Bulgaria Urged to Curb Horse-Drawn Carriages

Animal rights group PETA has called on Bulgaria to stop the use of horse-drawn carriages at tourist sites, warning that the horses are suffering during the ongoing heat wave.

Mariya Cheresheva
BIRN
Sofia
Photo: PETA

The German office of PETA said on Wednesday that animals are being “tortured” in Bulgaria in order to earn money from tourists, and demanded a ban.

The animal rights group warned that temperatures above 30 degrees Celcius are expected in the coming days, which will put the health of horses used to pull carriages in the country’s tourist resorts at serious risk.
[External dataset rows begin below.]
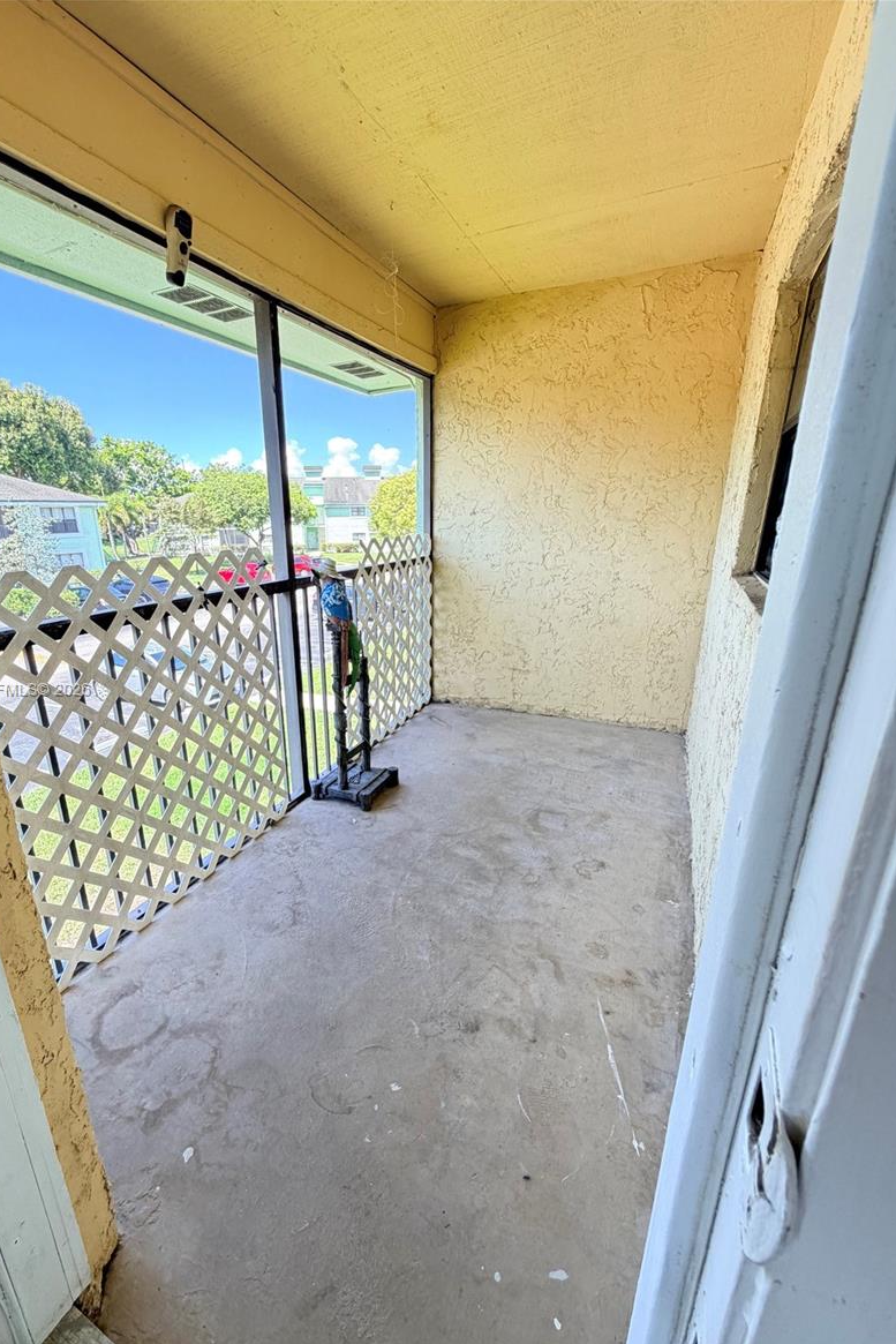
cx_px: 396
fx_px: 560
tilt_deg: -17.7
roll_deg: +1.0
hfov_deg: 77.0
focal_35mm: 15
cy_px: 691
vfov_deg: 100.4
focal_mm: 2.22
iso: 200
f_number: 2.2
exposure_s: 1/121
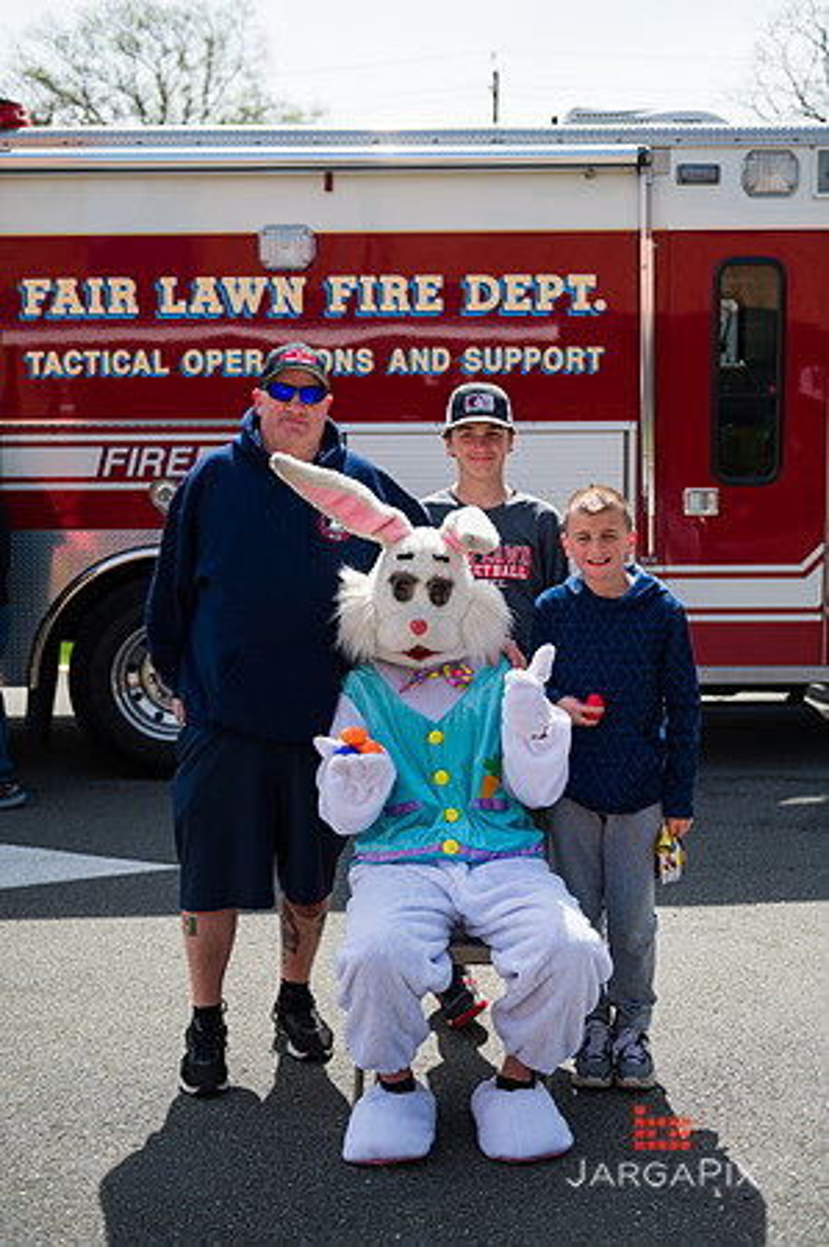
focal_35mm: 44
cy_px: 624
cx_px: 414
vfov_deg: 44.5
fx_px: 1523
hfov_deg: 30.4
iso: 200
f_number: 4
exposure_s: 1/2500
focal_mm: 44
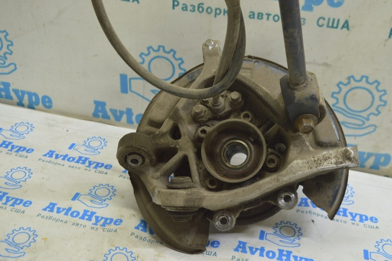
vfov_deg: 30.8
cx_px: 196
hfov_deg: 45.0
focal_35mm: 44
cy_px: 130
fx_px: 473
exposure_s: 1/20
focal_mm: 29
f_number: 5.6
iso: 400
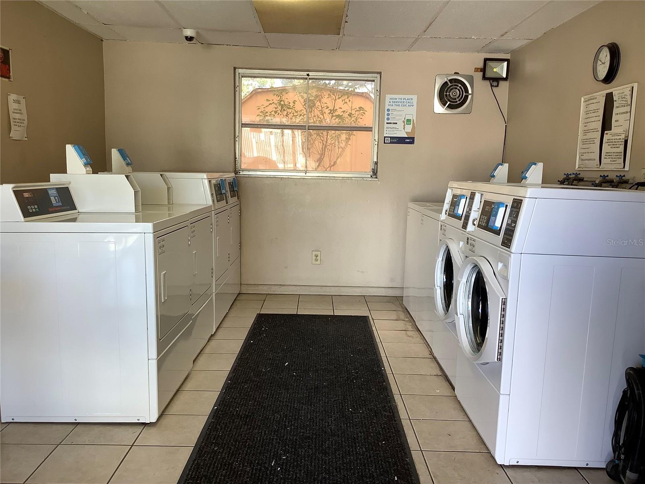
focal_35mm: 31
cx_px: 322
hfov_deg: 58.4
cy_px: 242
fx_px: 578
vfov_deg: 45.4
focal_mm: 3.3
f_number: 2.4
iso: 50
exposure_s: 1/60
“Horses are constantly collapsing out of exhaustion and even dying,” Peter Hofken, PETA’s adviser on the use of animals in the entertainment industry, told BIRN.

“It is high time for the politicians to put an end to this torture,” he added.

He said that he has received several reports from German tourists visiting Bulgaria who said they witnessed the degrading treatment of horses used to pull carriages.

PETA ultimately wants the use of horse-drawn carriages at tourist attractions to be prohibited altogether.

“There is nothing romantic in forcing these sensitive animals to pull carriages... in scorching heat, storms, rain or cold,” Hofken said.

The extraordinary heat wave, dubbed ‘Lucifer’, which has gripped parts of Europe, causing fires, damaging crops and killing several people, is still keeping the Balkans on alert.

The meteorological institute at the Bulgarian Academy of Sciences issued a yellow alert for dangerous heat on Wednesday, warning that temperatures could reach up to 39 degrees in the coming days.

According to PETA, temperatures around and above 30 degrees torment horses, and their excessive exposure to the sun could cause them to suffer sunburn or even sunstrokes.

Horse-drawn carriages are still a popular attraction for tourists in Bulgaria, mostly in the big resorts on the Black Sea coast.

But some cities like London and Paris have already banned their use for tourism purposes, Hofken said.

He added that the mayors of Berlin and Rome are also planning to impose similar measures.

“We believe that horses belong to the countryside, on the green grass and under the shade of trees, not in the middle of the cities,” Hofken said.

On August 1, Austria’s capital Vienna, which is well-known for its horse-drawn carriages, imposed a temporary ban on the service due to the extreme heat.